Woks
Resepsi hari santri sudah berlangsung kemarin. Orang-orang di kalangan pesantren mengadakan serangkaian upacara, syukuran, hingga memasang bendera. Tak lupa pula medsos dibanjiri ucapan selamat, peringatan dan twibbon khas HSN 2021 itu. Acara perlombaan hingga aktivitas kesejarahan melalui seminasi juga tak kalah ambil bagian demi mengisi hari santri.
Demikian hari santri dipahami sekaligus disalahpahami. Tidak semua orang merayakan hari santri karena bagi sebagian orang HSN hanya intrik politik belaka. Mereka lebih meyakini bahwa HSN adalah hari resolusi jihad maka dari itu hari santri masih milik sebelah tangan. Orang-orang masih menilai hari itu sebagai hal yang kontroversi sehingga tidak semua bisa menerima apalagi identitas kesantrian tersebut masih begitu abstrak.
Berbeda dengan Gus Mus yang mengatakan bahwa siapa saja yang berakhlak seperti santri ia dapat disebut santri. Gus Mus tentu lebih bijak dalam mengartikan kesantrian. Beliau menekankan pada moral yang berlaku di masyarakat dibanding sekadar lebel kesantrian dan pakaian.
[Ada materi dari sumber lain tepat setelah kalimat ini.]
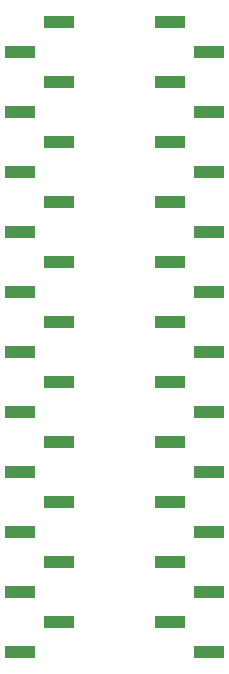
<source format=gbp>
G04 #@! TF.GenerationSoftware,KiCad,Pcbnew,9.0.6*
G04 #@! TF.CreationDate,2026-01-08T21:28:12-06:00*
G04 #@! TF.ProjectId,QFN-40_5x5_P0.4,51464e2d-3430-45f3-9578-355f50302e34,rev?*
G04 #@! TF.SameCoordinates,Original*
G04 #@! TF.FileFunction,Paste,Bot*
G04 #@! TF.FilePolarity,Positive*
%FSLAX46Y46*%
G04 Gerber Fmt 4.6, Leading zero omitted, Abs format (unit mm)*
G04 Created by KiCad (PCBNEW 9.0.6) date 2026-01-08 21:28:12*
%MOMM*%
%LPD*%
G01*
G04 APERTURE LIST*
%ADD10R,2.510000X1.000000*%
G04 APERTURE END LIST*
D10*
X131449000Y-108204000D03*
X131449000Y-82804000D03*
X128139000Y-85344000D03*
X131449000Y-87884000D03*
X128139000Y-90424000D03*
X131449000Y-92964000D03*
X128139000Y-95504000D03*
X131449000Y-98044000D03*
X128139000Y-100584000D03*
X131449000Y-103124000D03*
X128139000Y-105664000D03*
X128139000Y-110744000D03*
X131449000Y-113284000D03*
X128139000Y-115824000D03*
X131449000Y-118364000D03*
X128139000Y-120904000D03*
X131449000Y-123444000D03*
X128139000Y-125984000D03*
X131449000Y-128524000D03*
X128139000Y-131064000D03*
X131449000Y-133604000D03*
X128139000Y-136144000D03*
X140839000Y-82804000D03*
X144149000Y-85344000D03*
X140839000Y-87884000D03*
X144149000Y-90424000D03*
X140839000Y-92964000D03*
X144149000Y-95504000D03*
X140839000Y-98044000D03*
X144149000Y-100584000D03*
X140839000Y-103124000D03*
X144149000Y-105664000D03*
X140839000Y-108204000D03*
X144149000Y-110744000D03*
X140839000Y-113284000D03*
X144149000Y-115824000D03*
X140839000Y-118364000D03*
X144149000Y-120904000D03*
X140839000Y-123444000D03*
X144149000Y-125984000D03*
X140839000Y-128524000D03*
X144149000Y-131064000D03*
X140839000Y-133604000D03*
X144149000Y-136144000D03*
M02*

</source>
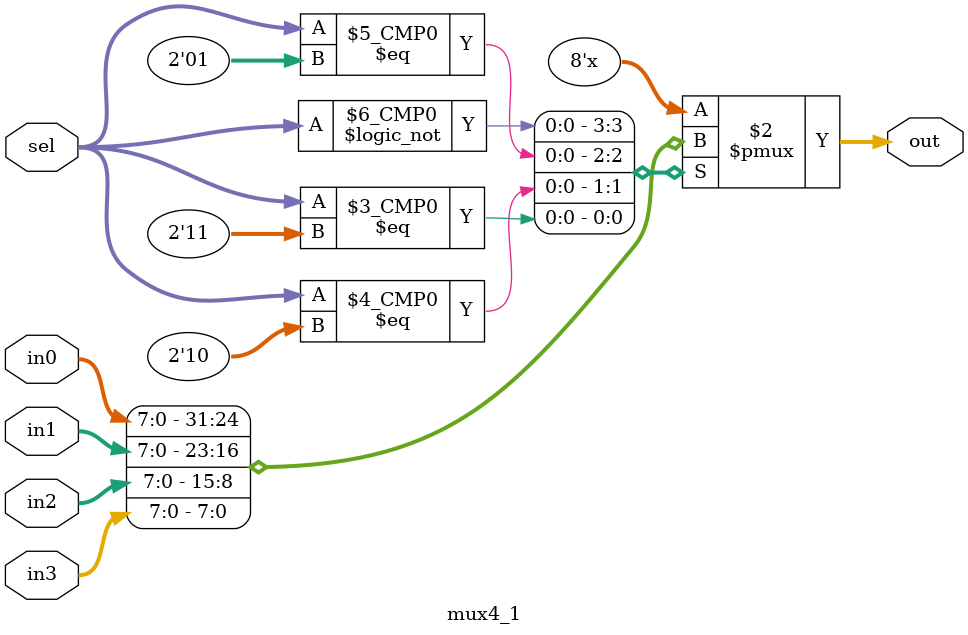
<source format=v>
module registrador(input [7:0] wd3, input we, clk, rst, output reg [7:0] out);


	always@( posedge clk or negedge rst) begin
	    if (rst == 0)
	    	out = 0;
	    else if(we == 1)
	      out = wd3;
	end

endmodule

module decoder(input [2:0] in, output reg [7:0] out);
  
  always@(*)
    case(in)
      0 : out = 1;
      1 : out = 2;
      2 : out = 4;
      3 : out = 8;
      4 : out = 16;
      5 : out = 32;
      6 : out = 64;
      7 : out = 128;
      default: out = 0;
    endcase
  
endmodule

module mux_8_1(input [7:0] in0, 
                           in1,
                           in2,
                           in3,
                           in4,
                           in5,
                           in6,
                           in7,
               input [2:0] sel, 
               output reg [7:0] out
);
  
  always@(*)  
    case(sel)
      0 : out = in0;
      1 : out = in1;
      2 : out = in2;
      3 : out = in3;
      4 : out = in4;
      5 : out = in5;
      6 : out = in6;
      7 : out = in7;
      default: out = 0;
    endcase
  
endmodule


module mux2_1(input [7:0] in0, in1,
               input sel, 
               output reg [7:0] out
);
  
  always@(*)  
    case(sel)
      0 : out = in0;
      1 : out = in1;
      default: out = 0;
    endcase
  
endmodule

module AND(input in0, in1, output out);

		assign out = in0 && in1;
		
endmodule

module mux4_1(input [7:0] in0, in1, in2, in3,
       input [1:0] sel, 
       output reg [7:0] out
);

 always@(*)  
    case(sel)
      0 : out <= in0;
      1 : out <= in1;
		2 : out <= in2;
		3 : out <= in3;
      default: out = 0;
    endcase
	
endmodule

</source>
Tapi bukan itu atau lebih tepatnya bukan tentang arti justru keresahan terjadi karena hal lain. Keresahan terjadi karena banyak dari putra kiai justru tidak melanjutkan eksistensi pesantren melalui mengaji. Hal itu terbukti salah satunya melalui data bahwa dari dari 150 putra kiai hanya 5% saja yang minat terhadap dunia pesantren. (M. Zainuddin, JP/21/10/21). Bahkan ironisnya banyak dari putra kiai yang tidak bisa membaca kitab. Dengan kasus tersebut akhirnya MUI dan kementrian agama mengadakan kaderisasi ulama bahkan sudah dilakukan sejak tahun 1980an.
Melalui beasiswa Baznas akhirnya kementrian agama membuat program beasiswa doktor yang salah satu proyeksinya adalah untuk kaderisasi ulama demi lestarinya pendidikan pondok pesantren. Tentu kita tahu bahwa sejak dulu kontribusi pesantren sudah sangat nyata bahkan sampai hari ini pesantren masih menjadi jangkar peradaban pendidikan di Indonesia.
Keadaan itu juga merupakan kelanjutan sekaligus respon lebih lagi di saat pandemi, di mana lebih dari 300an kiai pengasuh pesantren banyak yang wafat. Tentu disadari atau tidak satu saja kehilangan mereka penggantinya sulit dicari. Maka dari itu keberlangsungan pesantren ke depanya tidak hanya soal adanya santri tapi faktor pengasuhnya pula.
Pembibitan ulama tentu tak kalah pentingnya karena lewat tangan lembut merekalah para santri bisa dibina, dididik, dan diarahkan. Saat ini kalangan pesantren tidak boleh terlena apalagi lengah. Sebab perkembangan zaman justru mencengkram menjadi tantangan dan peluang. Kesempatan karena perhatian pemerintah kepada pesantren justru harus dimaksimalkan salah satunya lewat kaderisasi ulama tersebut. Semoga saja dengan begitu eksistensi pesantren akan terus berkembang lebih lama.